434 reviews52 followers
May 21, 2021
L'attesa è terminata e per me anche in anticipo, grazie a Ferdinando Salamino e Golem edizioni che ringrazio. Ma soprattutto Michela Sabella è tornato. Ufficialmente per una notizia legata a suo padre. Ufficiosamente perché Lei è nei guai. Milano è sempre la stessa, come la palestra di Frankie e il Westfalia, il vecchio camper e rifugio di tempi lontani. Uguale ma non identico: il corso di boxe, quello che toglieva i ragazzi dalla strada, che dava loro uno scopo è stato cancellato. Sarà lui, con una “proposta accattivante”al nuovo proprietario a ricostituirlo e questo lo porterà a incontrare Kamel, uno dei personaggi che non potrete non amare. Kamel, ha 13 anni, vive la realtà difficile della periferia e delle baracche, è un ragazzo arrabbiato col mondo che è dovuto crescere in fretta. Proprio per questo Michele lo prende sotto la sua ala, un po' come Frankie fece con lui in passato. Un cerchio che si chiude, e non sarà l'unico.

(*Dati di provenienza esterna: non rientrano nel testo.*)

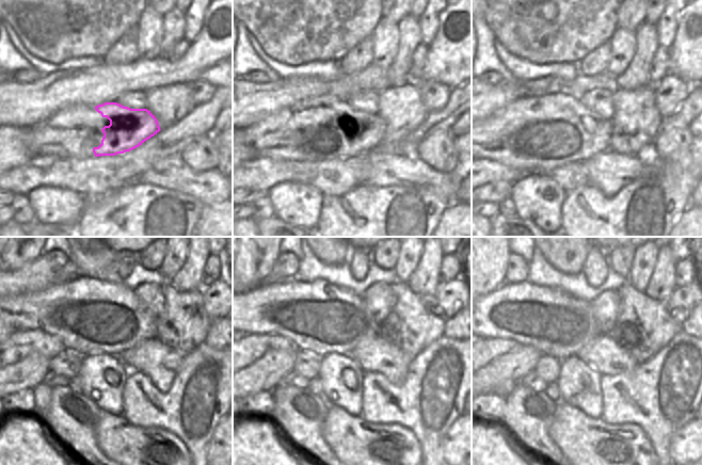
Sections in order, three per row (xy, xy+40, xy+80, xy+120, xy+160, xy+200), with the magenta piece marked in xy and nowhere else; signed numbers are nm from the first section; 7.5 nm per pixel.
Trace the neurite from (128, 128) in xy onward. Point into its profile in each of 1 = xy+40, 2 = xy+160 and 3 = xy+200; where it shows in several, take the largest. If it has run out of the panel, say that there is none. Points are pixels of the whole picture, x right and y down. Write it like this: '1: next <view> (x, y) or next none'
1: next xy+40 (365, 131)
2: next xy+160 (341, 378)
3: next xy+200 (579, 385)

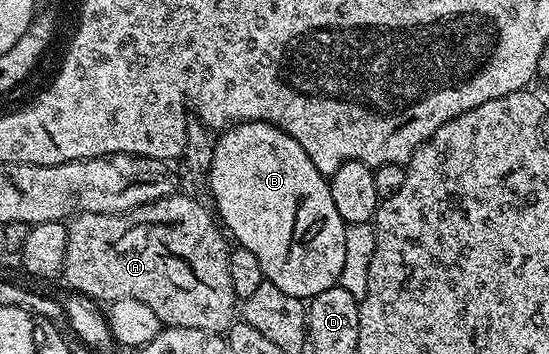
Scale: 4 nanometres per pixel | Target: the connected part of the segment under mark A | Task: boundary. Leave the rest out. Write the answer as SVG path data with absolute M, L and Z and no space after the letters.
M176 193L121 214L74 214L67 223L67 257L63 272L68 290L105 305L123 298L141 301L165 327L224 332L234 322L233 311L235 315L239 300L231 289L231 273L227 273L231 247L225 244L226 232L206 207L189 195Z

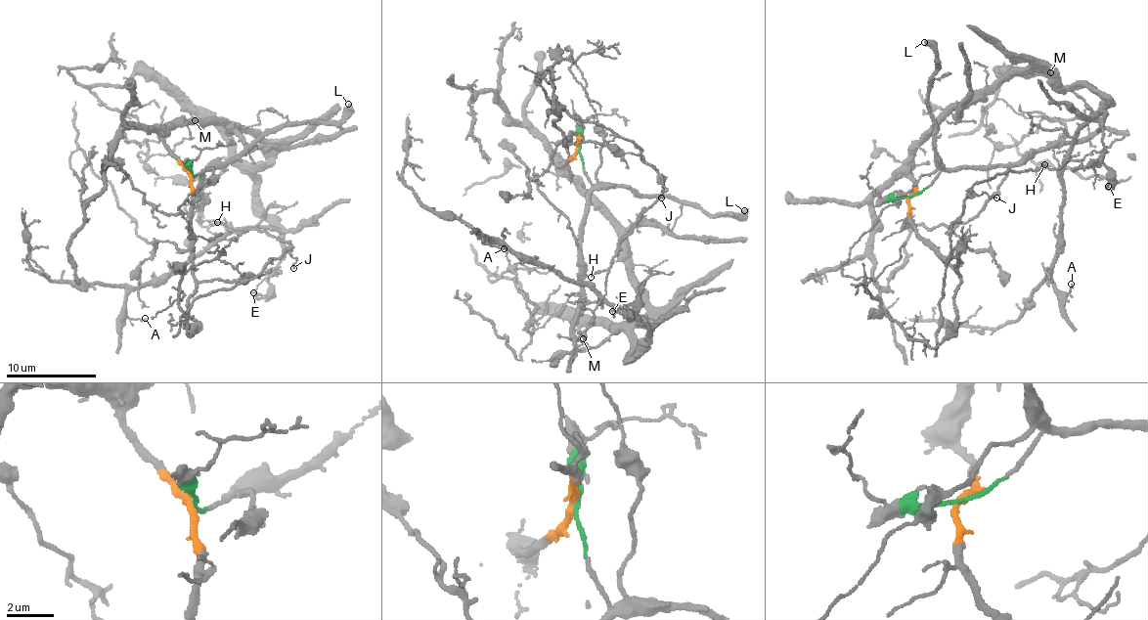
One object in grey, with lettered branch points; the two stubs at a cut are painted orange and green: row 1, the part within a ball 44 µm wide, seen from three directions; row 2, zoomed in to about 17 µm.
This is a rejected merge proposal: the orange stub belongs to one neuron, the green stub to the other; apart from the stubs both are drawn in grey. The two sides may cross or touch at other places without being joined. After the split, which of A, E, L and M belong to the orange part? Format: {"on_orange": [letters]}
{"on_orange": ["A", "E", "M"]}

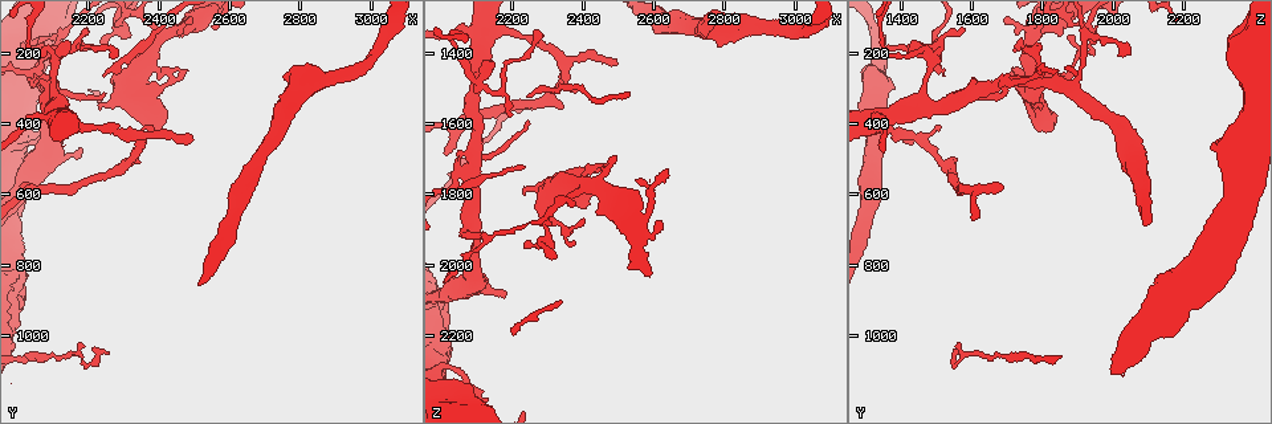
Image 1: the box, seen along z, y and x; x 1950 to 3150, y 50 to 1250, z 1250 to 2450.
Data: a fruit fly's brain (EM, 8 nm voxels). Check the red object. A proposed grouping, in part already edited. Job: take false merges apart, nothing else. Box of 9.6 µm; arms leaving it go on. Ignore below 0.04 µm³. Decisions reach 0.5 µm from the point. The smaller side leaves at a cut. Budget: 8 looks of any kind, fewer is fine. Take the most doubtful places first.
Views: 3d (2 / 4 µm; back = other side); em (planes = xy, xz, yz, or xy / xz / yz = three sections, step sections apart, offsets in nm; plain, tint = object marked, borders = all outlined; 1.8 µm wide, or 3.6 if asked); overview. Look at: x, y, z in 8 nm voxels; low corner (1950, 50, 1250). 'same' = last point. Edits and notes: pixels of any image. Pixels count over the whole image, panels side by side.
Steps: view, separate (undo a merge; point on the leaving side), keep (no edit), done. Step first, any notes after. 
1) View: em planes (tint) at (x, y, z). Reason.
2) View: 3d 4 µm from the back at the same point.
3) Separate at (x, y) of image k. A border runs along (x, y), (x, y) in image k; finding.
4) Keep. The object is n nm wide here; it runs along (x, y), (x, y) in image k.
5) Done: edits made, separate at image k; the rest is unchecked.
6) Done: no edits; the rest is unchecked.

View: 3d 2 µm at (2110, 210, 1480). Abrupt turn.

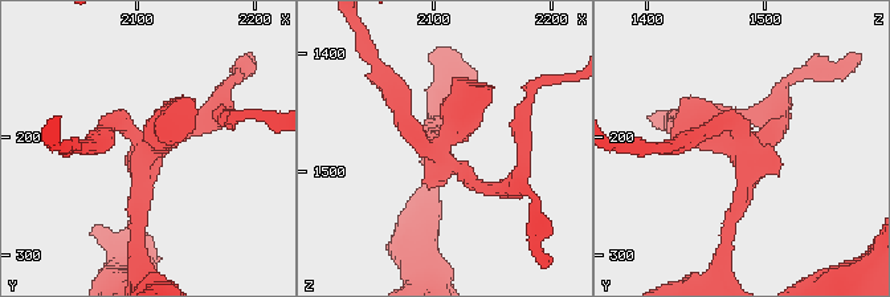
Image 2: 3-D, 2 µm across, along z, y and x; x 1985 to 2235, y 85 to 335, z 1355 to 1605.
View: em xy step 4 (tint) at (2104, 202, 1482). Shape alone is not enough.

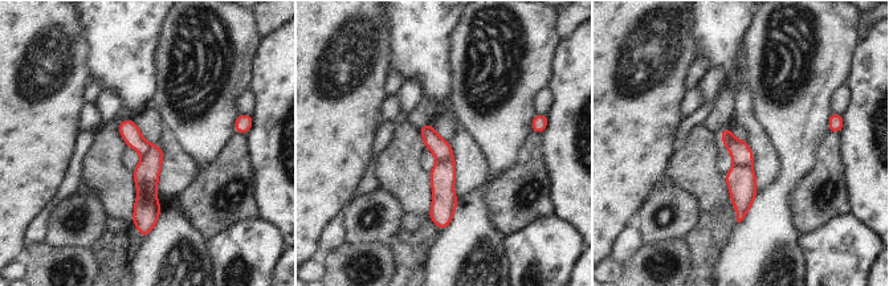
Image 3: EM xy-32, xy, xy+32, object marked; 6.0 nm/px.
View: em planes (tint) at the same point.

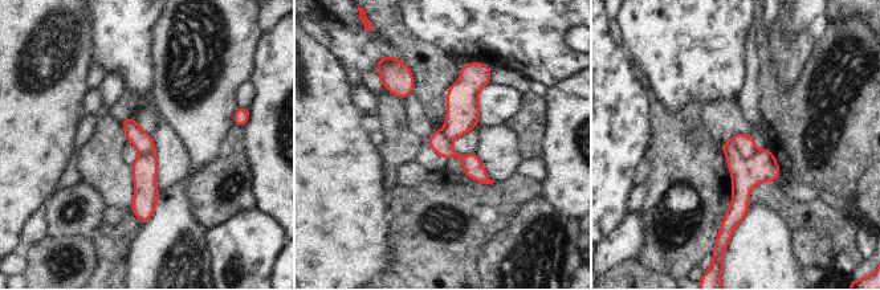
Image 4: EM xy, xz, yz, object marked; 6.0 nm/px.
Separate at (745, 143) of image 4. The part that leaves runs along (436, 134), (487, 180) in image 4; two neurons meet here.

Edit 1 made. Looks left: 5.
View: overview. Redraw.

Ma il vero motivo che lo ha ricondotto in Italia è l'omicidio di Rodolfo Serrani, il marito di Elena. La stessa che era fuggita da lui, che lo aveva abbandonato e spezzato. La stessa che non riesce a odiare. Qualcosa non quadra in una sentenza già scritta, senza processo. E nelle sue indagini si imbatterà nella cittadina di Centesio, un paradiso di perfezione e tranquillità costruito sulle sue macerie sotterranee.
La ricerca della verità si intreccia con i suoi sentimenti per Elena. Tra realtà e menzogna, tra decisioni e strane morti, Michele si troverà davanti qualcosa più grande di lui, rendendosi conto, forse troppo tardi, che lui è la preda da braccare e non il cacciatore.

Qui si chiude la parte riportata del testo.